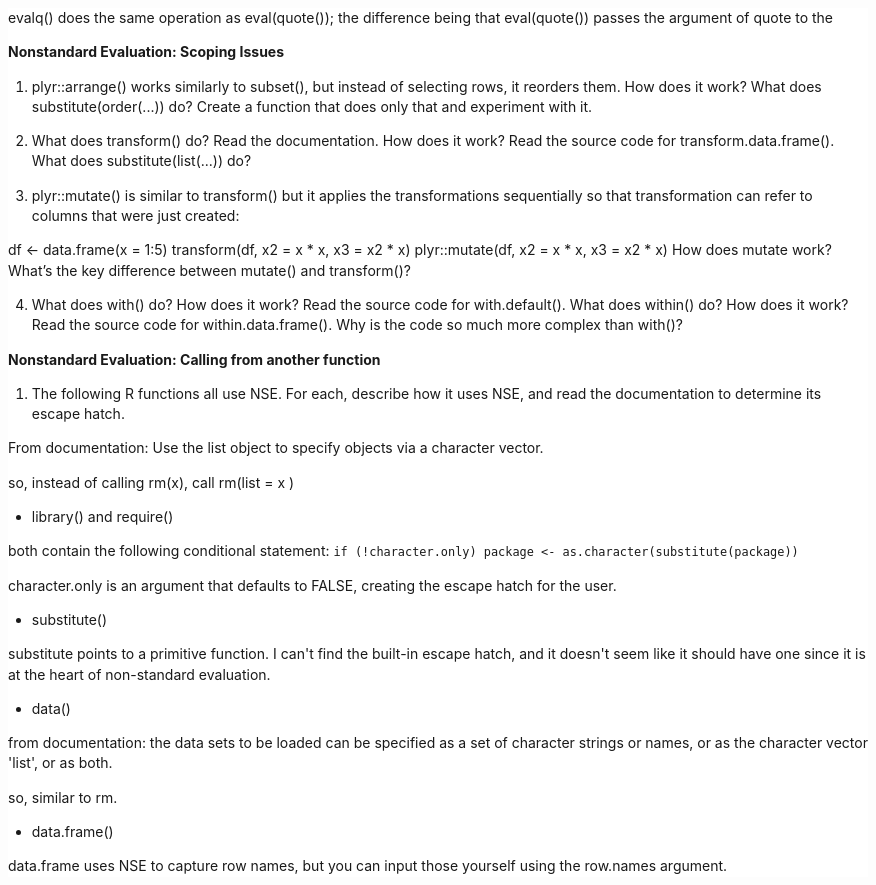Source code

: 
evalq() does the same operation as eval(quote()); the difference being that eval(quote()) passes the argument of quote to the


**Nonstandard Evaluation: Scoping Issues**

1. plyr::arrange() works similarly to subset(), but instead of selecting rows, it reorders them. How does it work? What does substitute(order(...)) do? Create a function that does only that and experiment with it.

2. What does transform() do? Read the documentation. How does it work? Read the source code for transform.data.frame(). What does substitute(list(...)) do?

3. plyr::mutate() is similar to transform() but it applies the transformations sequentially so that transformation can refer to columns that were just created:

df <- data.frame(x = 1:5)
transform(df, x2 = x * x, x3 = x2 * x)
plyr::mutate(df, x2 = x * x, x3 = x2 * x)
How does mutate work? What’s the key difference between mutate() and transform()?

4. What does with() do? How does it work? Read the source code for with.default(). What does within() do? How does it work? Read the source code for within.data.frame(). Why is the code so much more complex than with()?

**Nonstandard Evaluation: Calling from another function**

1. The following R functions all use NSE. For each, describe how it uses NSE, and read the documentation to determine its escape hatch.

From documentation: Use the list object to specify objects via a character vector.

so, instead of calling rm(x), call rm(list = x )

* library() and require()

both contain the following conditional statement:
`if (!character.only)
    package <- as.character(substitute(package))`

character.only is an argument that defaults to FALSE, creating the escape hatch for the user.


* substitute()

substitute points to a primitive function. I can't find the built-in escape hatch, and it doesn't seem like it should have one since it is at the heart of non-standard evaluation.




* data()

from documentation: the data sets to be loaded can be specified as a set of character strings or names, or as the character vector 'list', or as both.

so, similar to rm.


* data.frame()

data.frame uses NSE to capture row names, but you can input those yourself using the row.names argument.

★ ★ ★ ★ ★

Problem to solve: Only lines with the word "instead" should be collected from the material.

Output:
1. plyr::arrange() works similarly to subset(), but instead of selecting rows, it reorders them. How does it work? What does substitute(order(...)) do? Create a function that does only that and experiment with it.
so, instead of calling rm(x), call rm(list = x )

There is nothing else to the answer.